I’m thinking after all of this time, to send her a reply.  To let her know I did receive her letter and I did read it and I still have it.  That I remember everything she said was true. 

 Maybe, that could be one little dance in the hurricane.

Swimming in the Past

I wasn’t going to post any creative writing junk on this site, but I had nothing else to say right now since everything is crazy and people are crazy and you’re out of order and I’m out of order and the vending machine is fucking out of order!!!  So, here is an excerpt of a story I have been working on. It’s a bit flowery, or something.    Read it.  Breathe it.  Live it. Lament the end of summer.  Send cookies. 

KJ

 

I can hear the rustle of the reeds outside my bedroom window.  The warm breeze sends them into a hazy dance of bent bodies and extended arms.  The darkness signals night, but I am too restless to sleep.  I snuggle deeper under the bedclothes in search of comfort, my eyelids becoming heavier every inch I delve.  I listen intently to the reeds, their music lulling me into a gentle song I know will eventually be my undoing.  I try to stare up at the beamed ceiling, its dark cedar creating ominous shapes in the dark, but my eyelids flutter in protest. I turn to look at my bedroom door, painted a faded white and chipping from the summer humidity and the daily lake- watered towels drooping from atop the corner. 

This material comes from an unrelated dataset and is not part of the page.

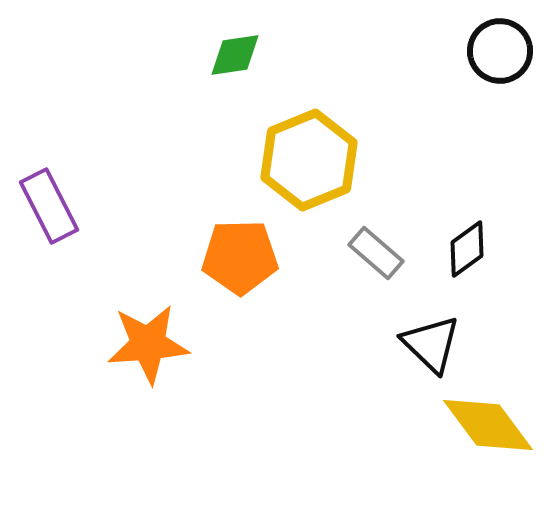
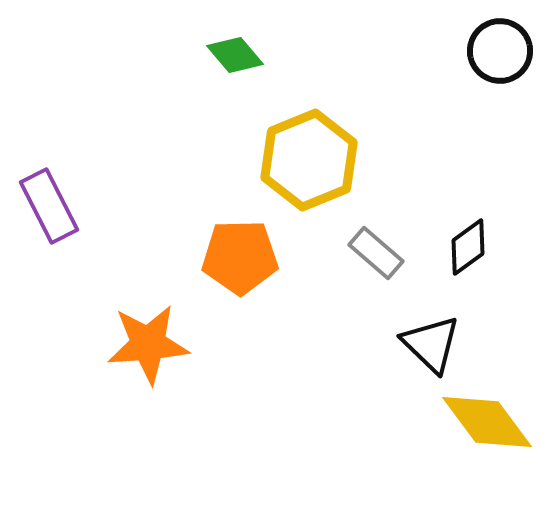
green diamond: rotated 58 degrees clockwise
black diamond: moved 1 px right, 2 px up
yellow diamond: moved 1 px left, 3 px up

 The little cottage creaks with adult noises outside my door.  The wooden floorboards heavy with grown-up steps making their way to the glassed porch to watch the night sky turn a deeper twilight as the stars reflection bounce upon the lake water or the television declare an evening news program to be concluding for the night.  I imagine they are sitting together on the little settee, having their late night drink thankful the kids are finally tired and tucked in for the night.  I long to join them, my bare feet padding along the floorboards and snuggling in between them, my head resting on her shoulder, but I dare not move.  I know they will not be upset as much as they would be worried.  Are you sick? They would ask.  Do you have a headache? They would be concerned.  My fair skinned body out in the summer sun all day; in the rolling waves tumbling atop the inflated inner tube my brothers and I pranced and jumped day after day.  Sunstroke, they would think.  Fever, they would fear.  Sunburn, they would lament.  But no, even in the days when sunscreen was unheard of, they took expert care that my fair skin would not burn hidden furtively under a cotton t-shirt, and my face shaded under a sunhat placed securely on my strawberry blond head.  I remained sheltered from swarming mosquitoes, my little body hidden inside the concave of his jacket as we ran along the dusty path during a dusk evening. Saved from myself as I was shuffled hurriedly indoors following an invitation to a young skunk by a singing of ‘here, kitty, kitty, kitty’. 

Fast forward thirty years and I wish I could go back to those long hot summer days.  We would walk bare foot along the stones to the path leading us to the dilapidated shed where the bikes were stowed away.  We would run down to Lake Ontario, our bathing suits clinging to our bodies, the frigid water sending us into tides of joy and near hypothermia, blissfully unaware of any temperatures cooler than the hot sun beating down upon our necks or the dripping ice cream cones we slurped in an afternoon meant for laundry.  I remember being embarrassed that I had been stripped down to my underwear at the local laundry mat waiting for our clothes to wash, but treated to an air hockey game and ice cream at the local variety store as if to make up for the public display of my flowery pink underwear.  That was an Ontario summer.  Full of water, sand, sun and cool nights with the reeds outside my bedroom window singing me to sleep in the little cottage that held all of us tightly in its embrace for a few short precious weeks.